*Job*.
In the entries that follow, the line with "The default config does" opens the range and the line with "Valid values are given" closes it; repeat that range exactly, both lines included.

**** Task input

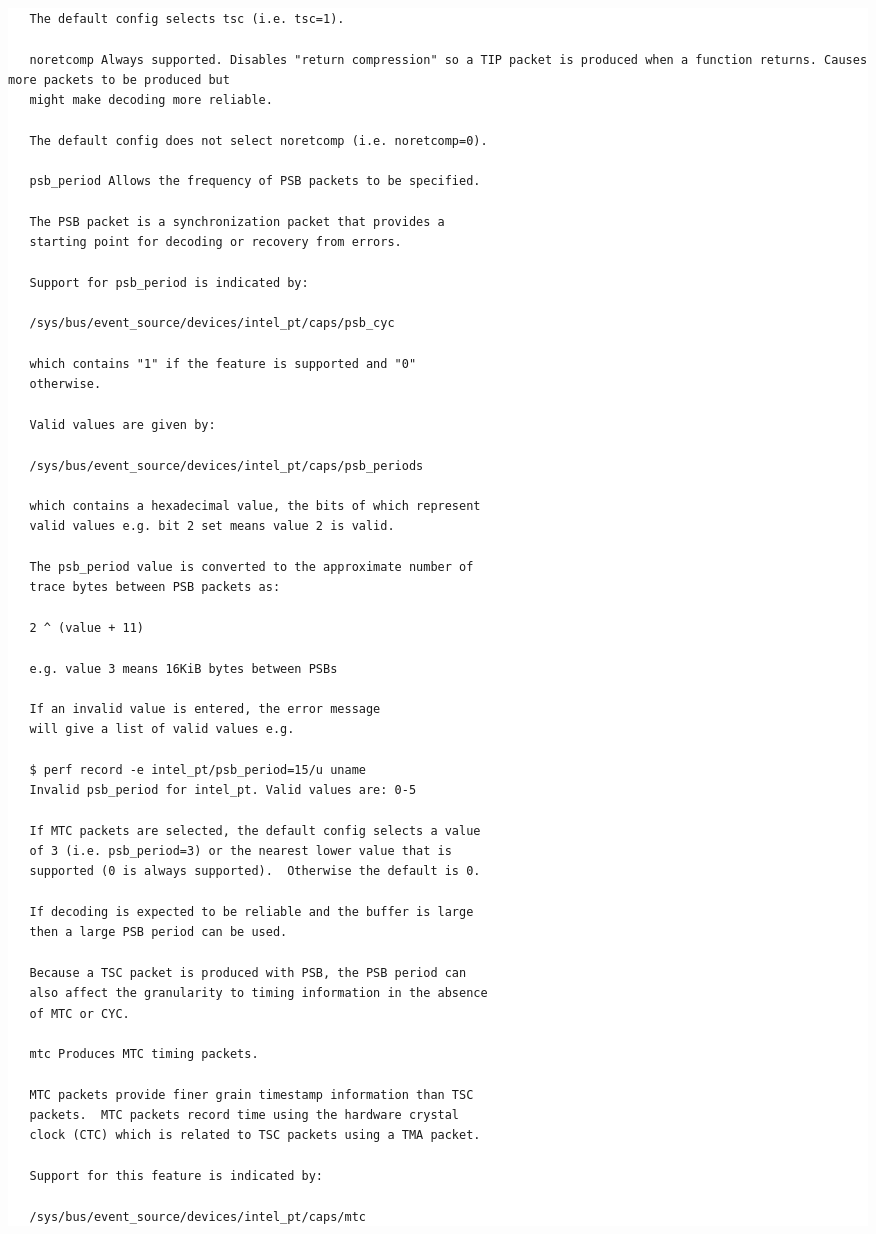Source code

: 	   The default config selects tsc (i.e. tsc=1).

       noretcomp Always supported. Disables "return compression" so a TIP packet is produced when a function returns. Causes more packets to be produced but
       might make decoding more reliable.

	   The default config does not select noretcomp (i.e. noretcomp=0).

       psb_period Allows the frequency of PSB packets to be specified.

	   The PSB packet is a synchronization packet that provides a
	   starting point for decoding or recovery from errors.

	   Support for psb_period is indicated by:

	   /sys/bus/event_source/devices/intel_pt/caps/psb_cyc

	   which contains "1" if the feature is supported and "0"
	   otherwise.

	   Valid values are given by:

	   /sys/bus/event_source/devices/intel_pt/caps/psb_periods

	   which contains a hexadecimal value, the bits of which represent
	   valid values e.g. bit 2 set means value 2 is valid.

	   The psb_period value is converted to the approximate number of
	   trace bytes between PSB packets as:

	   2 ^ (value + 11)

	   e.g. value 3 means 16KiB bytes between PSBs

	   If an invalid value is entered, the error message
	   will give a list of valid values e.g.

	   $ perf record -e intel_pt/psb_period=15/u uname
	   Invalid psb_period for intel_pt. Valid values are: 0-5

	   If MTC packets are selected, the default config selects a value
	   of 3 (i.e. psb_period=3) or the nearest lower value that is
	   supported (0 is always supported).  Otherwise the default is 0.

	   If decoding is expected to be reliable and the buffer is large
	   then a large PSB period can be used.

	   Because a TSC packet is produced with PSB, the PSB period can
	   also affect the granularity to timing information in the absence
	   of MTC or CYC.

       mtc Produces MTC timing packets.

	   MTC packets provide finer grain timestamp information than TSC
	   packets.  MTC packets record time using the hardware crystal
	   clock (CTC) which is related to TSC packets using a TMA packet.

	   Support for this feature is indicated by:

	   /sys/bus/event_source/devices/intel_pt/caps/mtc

********
**** Task input

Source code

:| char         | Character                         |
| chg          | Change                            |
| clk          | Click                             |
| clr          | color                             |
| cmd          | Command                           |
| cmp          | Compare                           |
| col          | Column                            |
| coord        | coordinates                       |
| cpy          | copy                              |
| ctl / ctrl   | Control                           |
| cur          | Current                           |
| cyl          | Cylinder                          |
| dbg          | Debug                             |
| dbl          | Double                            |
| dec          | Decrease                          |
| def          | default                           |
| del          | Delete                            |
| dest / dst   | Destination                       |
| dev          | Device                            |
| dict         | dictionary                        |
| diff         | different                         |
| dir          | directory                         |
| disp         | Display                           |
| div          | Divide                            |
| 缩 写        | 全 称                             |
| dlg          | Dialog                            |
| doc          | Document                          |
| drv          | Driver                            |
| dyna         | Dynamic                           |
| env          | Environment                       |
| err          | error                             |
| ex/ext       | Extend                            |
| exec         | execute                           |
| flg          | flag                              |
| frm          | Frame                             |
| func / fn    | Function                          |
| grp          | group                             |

********
**** Task input

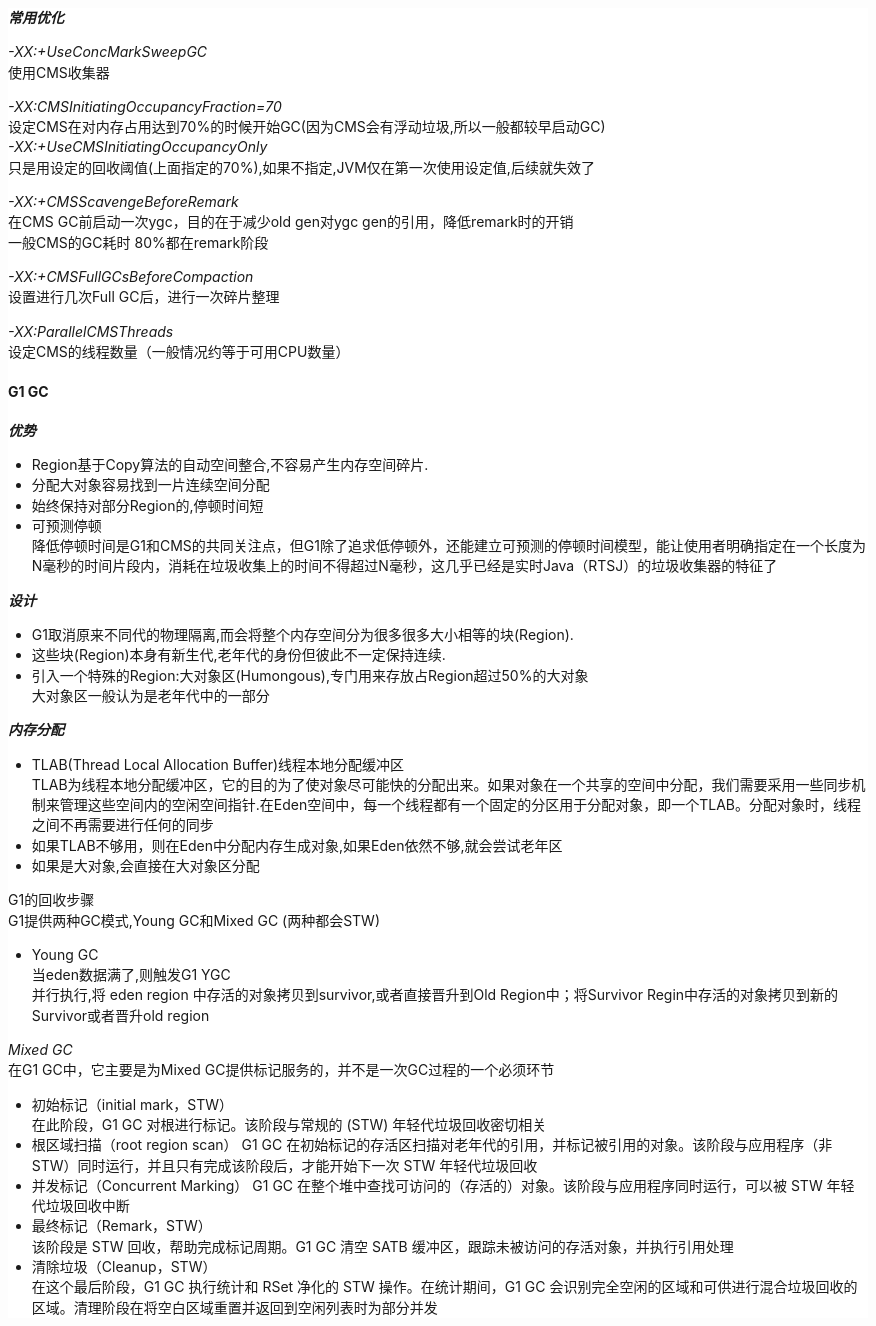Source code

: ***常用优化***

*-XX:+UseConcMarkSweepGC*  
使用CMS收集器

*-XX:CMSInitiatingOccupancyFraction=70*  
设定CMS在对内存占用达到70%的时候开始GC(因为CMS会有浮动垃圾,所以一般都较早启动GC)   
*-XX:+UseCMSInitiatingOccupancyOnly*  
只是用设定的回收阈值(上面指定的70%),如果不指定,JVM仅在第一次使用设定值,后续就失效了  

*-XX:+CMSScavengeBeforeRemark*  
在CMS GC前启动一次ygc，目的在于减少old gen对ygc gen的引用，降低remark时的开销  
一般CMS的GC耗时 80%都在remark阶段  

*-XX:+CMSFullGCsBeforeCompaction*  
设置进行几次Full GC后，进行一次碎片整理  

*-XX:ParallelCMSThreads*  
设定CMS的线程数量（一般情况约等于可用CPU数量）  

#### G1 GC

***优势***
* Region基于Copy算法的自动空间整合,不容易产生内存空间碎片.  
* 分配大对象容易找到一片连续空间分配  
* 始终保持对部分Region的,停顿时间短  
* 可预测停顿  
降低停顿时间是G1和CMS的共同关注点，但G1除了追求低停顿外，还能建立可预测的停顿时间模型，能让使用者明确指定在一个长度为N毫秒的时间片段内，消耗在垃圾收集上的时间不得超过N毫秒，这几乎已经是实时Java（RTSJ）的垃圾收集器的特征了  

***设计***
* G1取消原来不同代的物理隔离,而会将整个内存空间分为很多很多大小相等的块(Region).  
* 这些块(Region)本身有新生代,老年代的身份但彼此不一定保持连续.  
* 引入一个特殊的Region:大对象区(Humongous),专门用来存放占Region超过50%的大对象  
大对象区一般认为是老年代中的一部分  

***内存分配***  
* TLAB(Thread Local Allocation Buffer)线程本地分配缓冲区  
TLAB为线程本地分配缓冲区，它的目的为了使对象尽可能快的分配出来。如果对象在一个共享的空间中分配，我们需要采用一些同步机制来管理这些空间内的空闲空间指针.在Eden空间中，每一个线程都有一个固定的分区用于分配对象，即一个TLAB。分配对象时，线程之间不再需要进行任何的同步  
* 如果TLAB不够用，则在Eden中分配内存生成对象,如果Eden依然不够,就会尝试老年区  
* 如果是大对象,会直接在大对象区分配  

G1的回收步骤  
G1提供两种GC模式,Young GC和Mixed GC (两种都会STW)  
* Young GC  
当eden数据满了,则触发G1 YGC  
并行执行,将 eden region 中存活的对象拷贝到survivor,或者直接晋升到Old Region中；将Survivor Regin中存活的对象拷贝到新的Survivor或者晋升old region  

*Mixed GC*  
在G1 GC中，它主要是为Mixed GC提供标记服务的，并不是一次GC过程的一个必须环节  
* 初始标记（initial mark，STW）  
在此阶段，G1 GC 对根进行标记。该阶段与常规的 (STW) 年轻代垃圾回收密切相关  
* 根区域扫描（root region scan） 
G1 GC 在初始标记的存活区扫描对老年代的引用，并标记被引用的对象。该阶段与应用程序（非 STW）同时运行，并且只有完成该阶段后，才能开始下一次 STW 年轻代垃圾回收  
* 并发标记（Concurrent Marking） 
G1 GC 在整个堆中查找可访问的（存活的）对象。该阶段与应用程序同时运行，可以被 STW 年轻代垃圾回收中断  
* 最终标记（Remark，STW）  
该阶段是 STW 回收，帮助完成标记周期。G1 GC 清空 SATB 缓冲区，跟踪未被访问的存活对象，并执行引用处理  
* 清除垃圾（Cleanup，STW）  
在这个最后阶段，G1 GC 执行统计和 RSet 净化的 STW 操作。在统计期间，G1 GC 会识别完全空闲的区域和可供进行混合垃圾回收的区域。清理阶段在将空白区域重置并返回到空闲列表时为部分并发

********

*Response to the exercise*.
	   The default config does not select noretcomp (i.e. noretcomp=0).

       psb_period Allows the frequency of PSB packets to be specified.

	   The PSB packet is a synchronization packet that provides a
	   starting point for decoding or recovery from errors.

	   Support for psb_period is indicated by:

	   /sys/bus/event_source/devices/intel_pt/caps/psb_cyc

	   which contains "1" if the feature is supported and "0"
	   otherwise.

	   Valid values are given by:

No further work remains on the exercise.